A final measurement issue to consider is the likely functional form of the relationship between subjective well-
being and income. Most early studies considered the relationship between the level of absolute income and the level of
happiness, and thus often found a curvilinear relationship. In some cases the lack of evidence of a clear linear relationship
between GDP per capita and happiness led to theories of a satiation point, beyond which more income would not increase
happiness. A more natural starting point might be to represent well-being as a function of the logarithm of income rather
than absolute income. And indeed, recent research has shown that
within countries “the supposed attenuation at higher
income levels of the happiness-income relation does not occur when happiness is regressed on log income, rather than
absolute income” (Easterlin, 2001, p. 468). However, if happiness is linearly related to log income in the within-country
cross section, then cross-country studies should also examine the relationship between average levels of subjective well-
being and average levels of log income. If economic development raises individual incomes equiproportionately, then
average log income will rise or fall in tandem with the log of average income. Thus, most of our analysis assesses the
relationship across countries between well-being and the log of GDP per capita, which is (surprisingly enough) a
departure from much of the literature.6 Throughout our analysis we make heavy use of bivariate scatterplots and
nonparametric regression techniques in order to allow the reader to assess the appropriate functional forms visually.
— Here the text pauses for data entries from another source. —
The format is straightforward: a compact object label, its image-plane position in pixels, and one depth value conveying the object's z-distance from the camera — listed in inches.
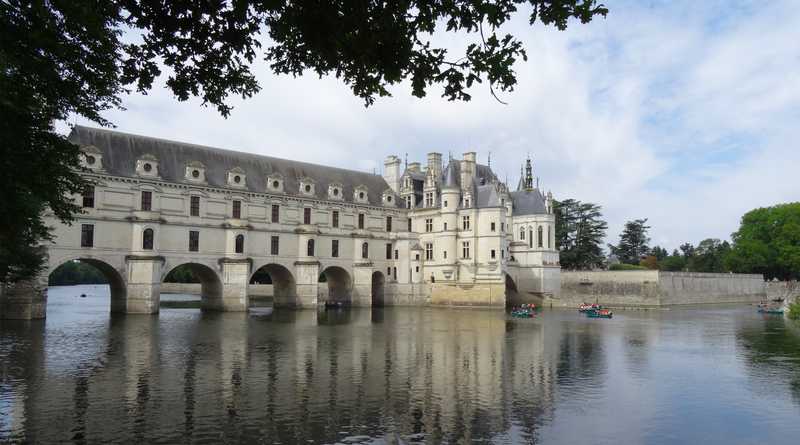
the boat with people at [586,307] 1980.1
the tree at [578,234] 2935.5
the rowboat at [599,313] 1796.8
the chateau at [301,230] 1547.7
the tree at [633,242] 3718.0
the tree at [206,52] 294.2
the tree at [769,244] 2960.1
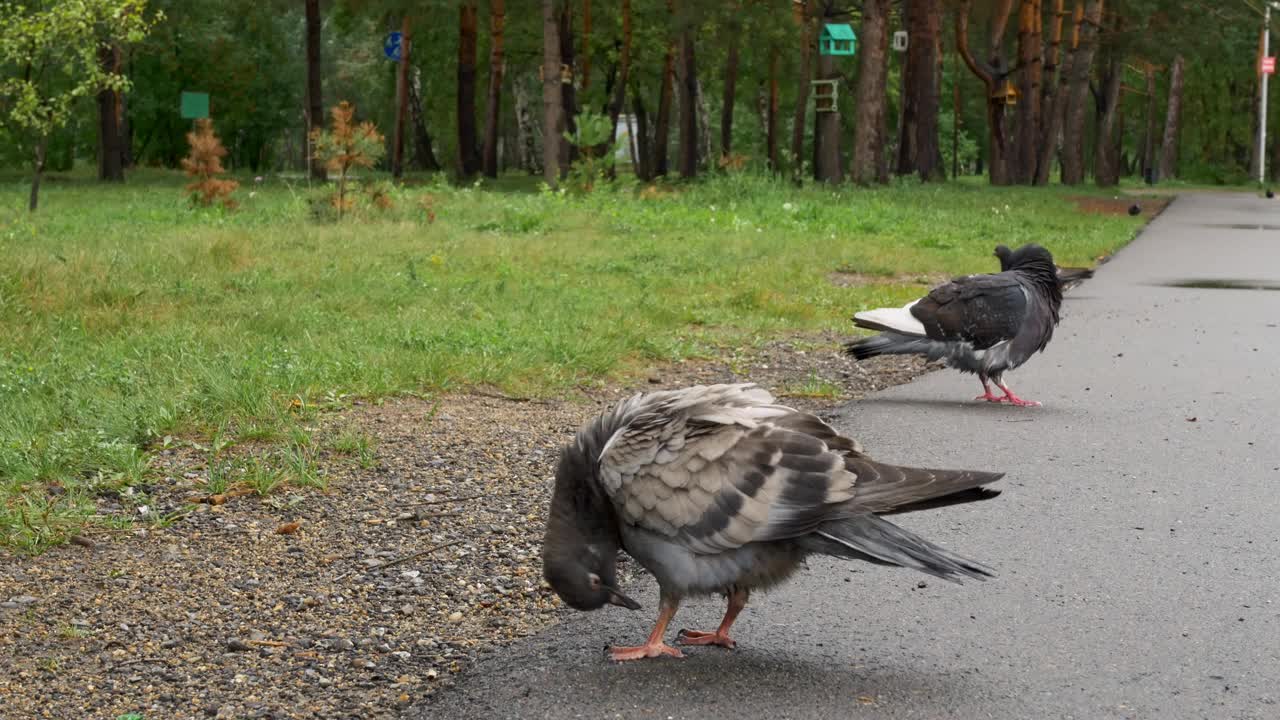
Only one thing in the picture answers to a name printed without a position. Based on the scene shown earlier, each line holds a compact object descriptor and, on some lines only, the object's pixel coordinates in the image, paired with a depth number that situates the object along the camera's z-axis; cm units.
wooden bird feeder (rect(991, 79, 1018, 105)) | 4188
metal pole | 5950
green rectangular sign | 4320
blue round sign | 4409
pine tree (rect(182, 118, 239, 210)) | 2209
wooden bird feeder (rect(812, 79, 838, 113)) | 3297
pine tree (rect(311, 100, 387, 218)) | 2022
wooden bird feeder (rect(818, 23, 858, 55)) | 3234
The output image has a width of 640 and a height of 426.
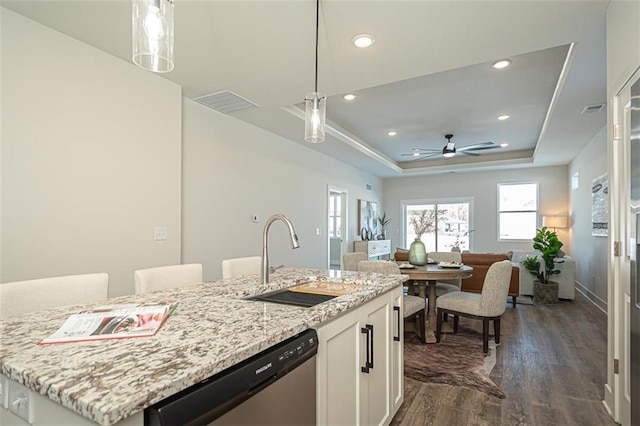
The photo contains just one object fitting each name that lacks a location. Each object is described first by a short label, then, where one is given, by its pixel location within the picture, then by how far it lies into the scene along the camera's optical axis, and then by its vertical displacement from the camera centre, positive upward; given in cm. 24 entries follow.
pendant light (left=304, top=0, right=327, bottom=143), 250 +77
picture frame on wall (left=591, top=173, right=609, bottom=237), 466 +20
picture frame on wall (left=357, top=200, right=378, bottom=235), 805 +7
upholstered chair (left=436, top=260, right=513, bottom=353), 326 -83
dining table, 358 -61
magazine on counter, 102 -36
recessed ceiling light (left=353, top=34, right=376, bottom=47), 255 +138
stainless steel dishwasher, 75 -47
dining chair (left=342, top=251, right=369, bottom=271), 471 -60
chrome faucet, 188 -22
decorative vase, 412 -45
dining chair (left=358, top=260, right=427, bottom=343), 328 -87
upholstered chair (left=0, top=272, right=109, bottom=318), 149 -37
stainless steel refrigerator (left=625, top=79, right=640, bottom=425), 174 -13
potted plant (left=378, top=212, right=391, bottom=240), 928 -17
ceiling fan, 598 +135
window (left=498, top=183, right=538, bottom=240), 807 +21
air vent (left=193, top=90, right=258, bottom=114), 368 +132
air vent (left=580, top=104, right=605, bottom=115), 386 +131
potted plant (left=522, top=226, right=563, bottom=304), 527 -84
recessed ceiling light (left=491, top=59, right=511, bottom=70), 346 +162
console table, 761 -71
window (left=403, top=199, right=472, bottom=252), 883 -13
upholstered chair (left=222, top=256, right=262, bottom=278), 265 -41
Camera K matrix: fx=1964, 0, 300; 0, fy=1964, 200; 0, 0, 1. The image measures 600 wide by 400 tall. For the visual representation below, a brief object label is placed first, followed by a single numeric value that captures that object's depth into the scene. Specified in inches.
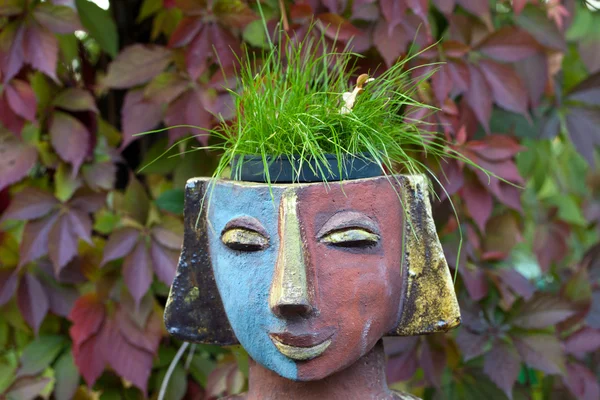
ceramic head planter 62.3
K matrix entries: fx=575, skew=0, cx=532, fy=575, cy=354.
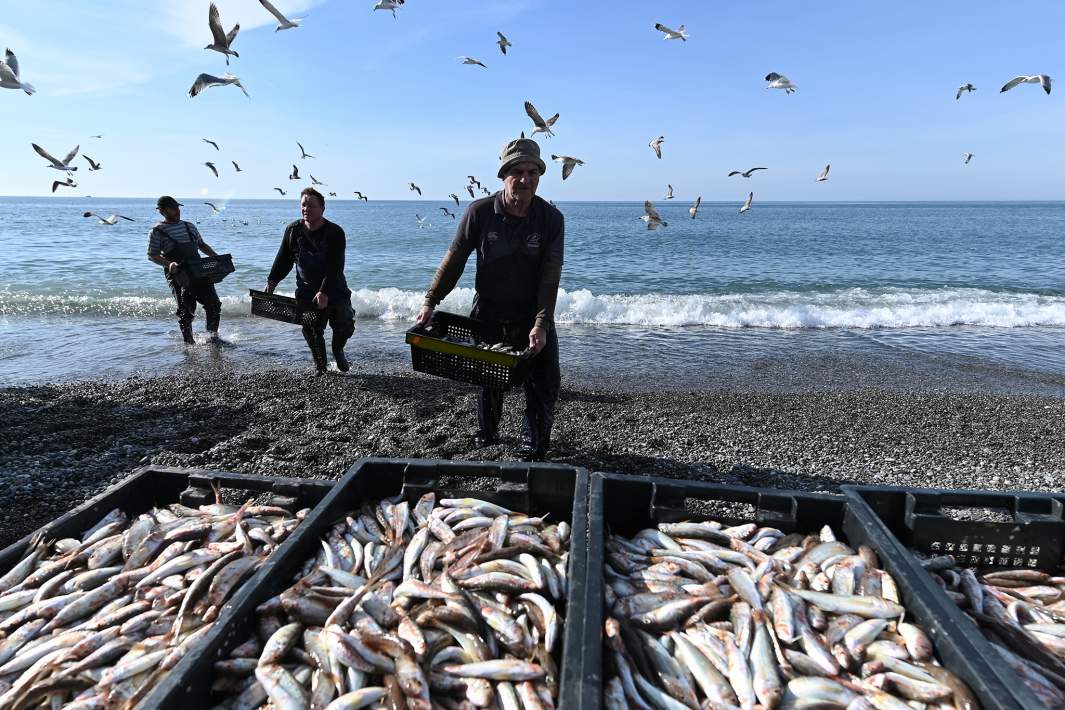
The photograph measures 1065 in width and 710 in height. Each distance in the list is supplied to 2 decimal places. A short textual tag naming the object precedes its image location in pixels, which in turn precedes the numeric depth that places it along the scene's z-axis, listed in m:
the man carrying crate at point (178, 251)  9.56
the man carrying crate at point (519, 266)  4.68
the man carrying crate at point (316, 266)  7.73
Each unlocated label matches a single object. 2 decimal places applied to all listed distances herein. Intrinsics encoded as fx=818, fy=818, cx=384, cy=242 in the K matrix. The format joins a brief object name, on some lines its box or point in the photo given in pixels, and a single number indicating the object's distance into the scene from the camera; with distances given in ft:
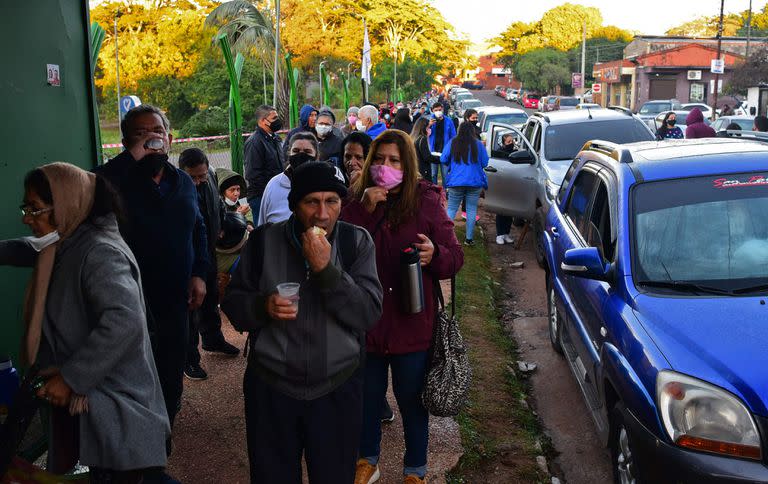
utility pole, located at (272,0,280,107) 56.49
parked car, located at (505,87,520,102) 260.40
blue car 10.86
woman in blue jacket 35.50
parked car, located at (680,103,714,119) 114.11
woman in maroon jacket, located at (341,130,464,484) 12.81
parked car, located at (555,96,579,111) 168.88
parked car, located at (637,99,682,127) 117.39
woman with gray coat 9.75
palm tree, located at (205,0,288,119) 117.39
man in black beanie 9.86
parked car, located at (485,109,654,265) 34.22
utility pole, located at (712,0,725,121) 117.19
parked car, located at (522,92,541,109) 224.94
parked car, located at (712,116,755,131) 75.77
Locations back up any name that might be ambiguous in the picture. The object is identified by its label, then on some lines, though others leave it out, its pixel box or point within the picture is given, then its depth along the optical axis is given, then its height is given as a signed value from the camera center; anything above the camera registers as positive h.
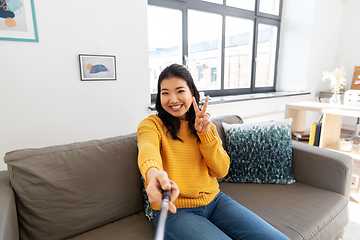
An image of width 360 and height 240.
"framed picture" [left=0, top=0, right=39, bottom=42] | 1.57 +0.43
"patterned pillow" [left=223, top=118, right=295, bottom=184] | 1.49 -0.49
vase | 2.36 -0.22
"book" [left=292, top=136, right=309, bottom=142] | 2.47 -0.64
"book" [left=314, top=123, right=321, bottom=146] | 2.24 -0.54
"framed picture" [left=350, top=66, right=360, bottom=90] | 3.37 -0.01
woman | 0.96 -0.40
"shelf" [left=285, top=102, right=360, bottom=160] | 2.08 -0.37
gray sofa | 0.97 -0.57
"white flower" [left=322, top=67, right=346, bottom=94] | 2.41 +0.00
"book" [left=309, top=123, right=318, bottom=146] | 2.26 -0.55
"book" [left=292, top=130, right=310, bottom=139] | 2.48 -0.61
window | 2.67 +0.53
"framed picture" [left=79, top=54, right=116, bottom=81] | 1.88 +0.12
Finally, as in the existing literature, our analysis of the relationship between happiness and income involves an
assessment of correlations rather than an attempt to establish tight causal links. Thus, our aim is simply to sort out the
stylized facts about the link between income and well-being. Several interesting variants of the question could be asked—
such as whether it is GDP, broader measures of economic development, or alternatively, changes in output or in
productivity that drive happiness. Unfortunately, we lack the statistical power to resolve these questions.

III. Cross-Country Comparisons of Income and Well-Being

In his seminal 1974 paper Easterlin asked whether “richer countries are happier countries” (1974, p. 104).
Examining two international datasets, he found a relationship across countries between aggregate happiness and income
that he described as “ambiguous” and, although perhaps positive, small (ibid., p.108). Subsequent research began to show
a more robust positive relationship between a country’s income and the happiness of its people, leading Easterlin to later
conclude that “a positive happiness-income relationship typically turns up in international comparisons” (1995, p. 42).
However, this relationship has been argued as prevailing only over low levels of GDP per capita; once wealthy countries
have satisfied basic needs, they have been described as on the “‘flat of the curve,’ with additional income buying little if
any extra happiness” (Clark, Frijters, and Shields, 2008, p. 96). Although the literature has largely settled on the view that

6 Previous authors examining the relationship between well-being and log GDP include Easterlin (1995), Leigh and Wolfers (2006),
and Deaton (2008); however, explicit discussion of the appropriate functional form is quite rare.